* _Reading passage_

Monday, 6 November 2017

Nutritional wisdom of poultry .......low cost and low carbon egg production.

The first limiting factor in animal production systems is dietary energy. You can feed all the protein, minerals and vitamins you want but unless animals have enough energy in their ration they will not thrive and produce,

In egg production systems we feed a balanced energy rich, protein rich pellet fortified with minerals and vitamins...... everything the hen needs for egg production. These "layers pellets" make up about 70 per cent of the cost and 70 per cent of the carbon footprint of egg production.

There is an alternative to proprietary rations for for free range hens A large poultry farmer in the Netherlands has 24,000 free range hens fed on biscuit and bakery waste ( high in energy). Because they are free range they can also eat insects, worms, frogs....even mice and plant material to balance their diet.Low carbon, low cost eggs Research shows that hens can select an optimum diet if presented with several different feeds, they learn to do this over time

Real "free range" they go everywhere
My own hens have access to layers pellets and mixed corn ( whole wheat, kibbled maize, oats high in energy). They eat more of the mixed corn than the pellets and still lay perfectly well so are they showing "nutritional wisdom" and balancing their own diets with the wide selection of proteins available out there?

Given the scientific evidence that hens can and do select an appropriate and balanced range of proteins in their free range environment so I am tempted to feed only mixed corn which is cheaper than pellets and has a lower carbon footprint than pellets.

References

Forbes,J.M. and Covasa,M. Application of diet selection by poultry with particular reference to whole cereals, World's Poultry Science Journal, vol 5, issue 2, 1955, pp. 149 - 165



Friday, 3 November 2017

Yoga for owls........ the ,"Half bound lotus" posture.... really!

* _Task requirements_
Change "mixed corn" to "kitchen scraps" in the stretch of the poultry feeding post from "Given the scientific" through "footprint than pellets.", and give that stretch again.

* _Record excerpts_
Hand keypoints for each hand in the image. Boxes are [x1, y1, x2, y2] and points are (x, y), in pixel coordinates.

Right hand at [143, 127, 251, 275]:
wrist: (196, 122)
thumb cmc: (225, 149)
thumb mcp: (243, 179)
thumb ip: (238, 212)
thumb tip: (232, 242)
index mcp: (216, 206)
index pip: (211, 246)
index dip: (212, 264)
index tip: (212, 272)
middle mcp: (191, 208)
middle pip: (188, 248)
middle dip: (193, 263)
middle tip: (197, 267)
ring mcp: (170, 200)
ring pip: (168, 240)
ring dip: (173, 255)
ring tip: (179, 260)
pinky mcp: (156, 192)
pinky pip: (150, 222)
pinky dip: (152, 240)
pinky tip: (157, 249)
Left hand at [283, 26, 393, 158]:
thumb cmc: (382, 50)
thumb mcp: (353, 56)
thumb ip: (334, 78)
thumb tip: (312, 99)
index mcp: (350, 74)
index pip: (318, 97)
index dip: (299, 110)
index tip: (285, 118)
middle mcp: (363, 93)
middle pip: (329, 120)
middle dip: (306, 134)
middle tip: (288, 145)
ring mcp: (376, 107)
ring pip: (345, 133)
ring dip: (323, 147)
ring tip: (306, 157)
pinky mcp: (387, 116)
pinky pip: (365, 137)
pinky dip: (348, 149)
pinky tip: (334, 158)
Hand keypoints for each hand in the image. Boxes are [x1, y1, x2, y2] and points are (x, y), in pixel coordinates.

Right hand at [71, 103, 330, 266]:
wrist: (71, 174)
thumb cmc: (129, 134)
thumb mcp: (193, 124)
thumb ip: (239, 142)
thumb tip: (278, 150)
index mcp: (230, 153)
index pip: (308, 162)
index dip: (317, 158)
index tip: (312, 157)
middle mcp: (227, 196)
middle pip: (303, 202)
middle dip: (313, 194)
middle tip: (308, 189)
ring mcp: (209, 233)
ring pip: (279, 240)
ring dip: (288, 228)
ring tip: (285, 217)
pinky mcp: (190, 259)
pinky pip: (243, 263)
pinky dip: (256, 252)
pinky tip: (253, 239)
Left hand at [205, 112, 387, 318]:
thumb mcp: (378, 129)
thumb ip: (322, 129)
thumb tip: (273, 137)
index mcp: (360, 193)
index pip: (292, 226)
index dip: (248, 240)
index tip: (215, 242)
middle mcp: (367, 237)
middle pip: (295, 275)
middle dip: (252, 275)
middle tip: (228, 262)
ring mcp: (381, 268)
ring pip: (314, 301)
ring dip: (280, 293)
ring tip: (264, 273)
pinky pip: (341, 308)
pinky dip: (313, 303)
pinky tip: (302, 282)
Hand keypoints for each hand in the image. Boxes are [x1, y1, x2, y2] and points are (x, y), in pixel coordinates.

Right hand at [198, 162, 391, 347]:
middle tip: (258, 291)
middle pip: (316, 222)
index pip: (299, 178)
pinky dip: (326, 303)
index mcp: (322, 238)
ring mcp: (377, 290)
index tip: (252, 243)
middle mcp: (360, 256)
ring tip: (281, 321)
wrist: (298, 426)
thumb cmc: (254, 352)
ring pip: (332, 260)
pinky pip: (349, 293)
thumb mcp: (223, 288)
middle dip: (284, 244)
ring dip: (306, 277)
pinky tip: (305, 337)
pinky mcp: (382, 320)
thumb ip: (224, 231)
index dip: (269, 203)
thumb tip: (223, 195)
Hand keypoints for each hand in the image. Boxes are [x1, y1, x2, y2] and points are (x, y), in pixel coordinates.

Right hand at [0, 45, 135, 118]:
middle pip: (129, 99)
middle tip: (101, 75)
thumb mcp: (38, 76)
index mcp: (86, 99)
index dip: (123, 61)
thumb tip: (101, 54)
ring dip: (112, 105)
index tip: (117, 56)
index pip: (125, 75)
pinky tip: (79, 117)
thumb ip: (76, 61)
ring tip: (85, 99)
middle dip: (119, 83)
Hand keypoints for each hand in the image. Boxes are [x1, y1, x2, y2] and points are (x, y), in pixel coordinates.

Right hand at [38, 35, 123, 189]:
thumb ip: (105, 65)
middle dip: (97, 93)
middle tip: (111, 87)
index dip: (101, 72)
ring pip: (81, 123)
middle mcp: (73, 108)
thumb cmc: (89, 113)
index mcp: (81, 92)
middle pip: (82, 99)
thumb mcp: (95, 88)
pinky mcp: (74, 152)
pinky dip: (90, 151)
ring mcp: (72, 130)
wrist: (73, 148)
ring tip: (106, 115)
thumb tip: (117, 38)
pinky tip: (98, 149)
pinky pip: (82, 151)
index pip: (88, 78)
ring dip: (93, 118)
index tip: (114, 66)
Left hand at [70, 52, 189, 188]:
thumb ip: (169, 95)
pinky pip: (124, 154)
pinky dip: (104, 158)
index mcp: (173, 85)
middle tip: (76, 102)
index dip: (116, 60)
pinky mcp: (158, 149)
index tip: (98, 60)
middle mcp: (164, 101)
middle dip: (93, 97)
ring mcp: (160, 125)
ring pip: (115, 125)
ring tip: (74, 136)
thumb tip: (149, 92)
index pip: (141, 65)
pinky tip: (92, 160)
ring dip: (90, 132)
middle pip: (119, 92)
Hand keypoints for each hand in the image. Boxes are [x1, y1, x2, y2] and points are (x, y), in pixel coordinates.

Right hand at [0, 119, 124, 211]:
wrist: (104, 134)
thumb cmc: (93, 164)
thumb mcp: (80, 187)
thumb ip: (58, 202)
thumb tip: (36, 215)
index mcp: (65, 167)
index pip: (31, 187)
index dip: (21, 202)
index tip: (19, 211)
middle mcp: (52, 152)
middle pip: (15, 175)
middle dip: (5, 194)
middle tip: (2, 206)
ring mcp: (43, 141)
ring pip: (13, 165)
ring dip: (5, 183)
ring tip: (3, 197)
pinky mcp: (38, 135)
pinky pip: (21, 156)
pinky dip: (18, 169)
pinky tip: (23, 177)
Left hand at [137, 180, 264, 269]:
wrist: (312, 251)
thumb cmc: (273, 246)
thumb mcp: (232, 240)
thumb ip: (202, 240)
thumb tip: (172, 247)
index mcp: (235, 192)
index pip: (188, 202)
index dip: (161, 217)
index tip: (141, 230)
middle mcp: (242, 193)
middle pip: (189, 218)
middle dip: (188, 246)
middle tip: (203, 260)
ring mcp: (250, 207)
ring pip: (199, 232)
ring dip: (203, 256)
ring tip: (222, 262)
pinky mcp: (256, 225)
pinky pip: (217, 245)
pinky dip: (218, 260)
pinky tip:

* _Solution to the exercise_
Given the scientific evidence that hens can and do select an appropriate and balanced range of proteins in their free range environment so I am tempted to feed only kitchen scraps which is cheaper than pellets and has a lower carbon footprint than pellets.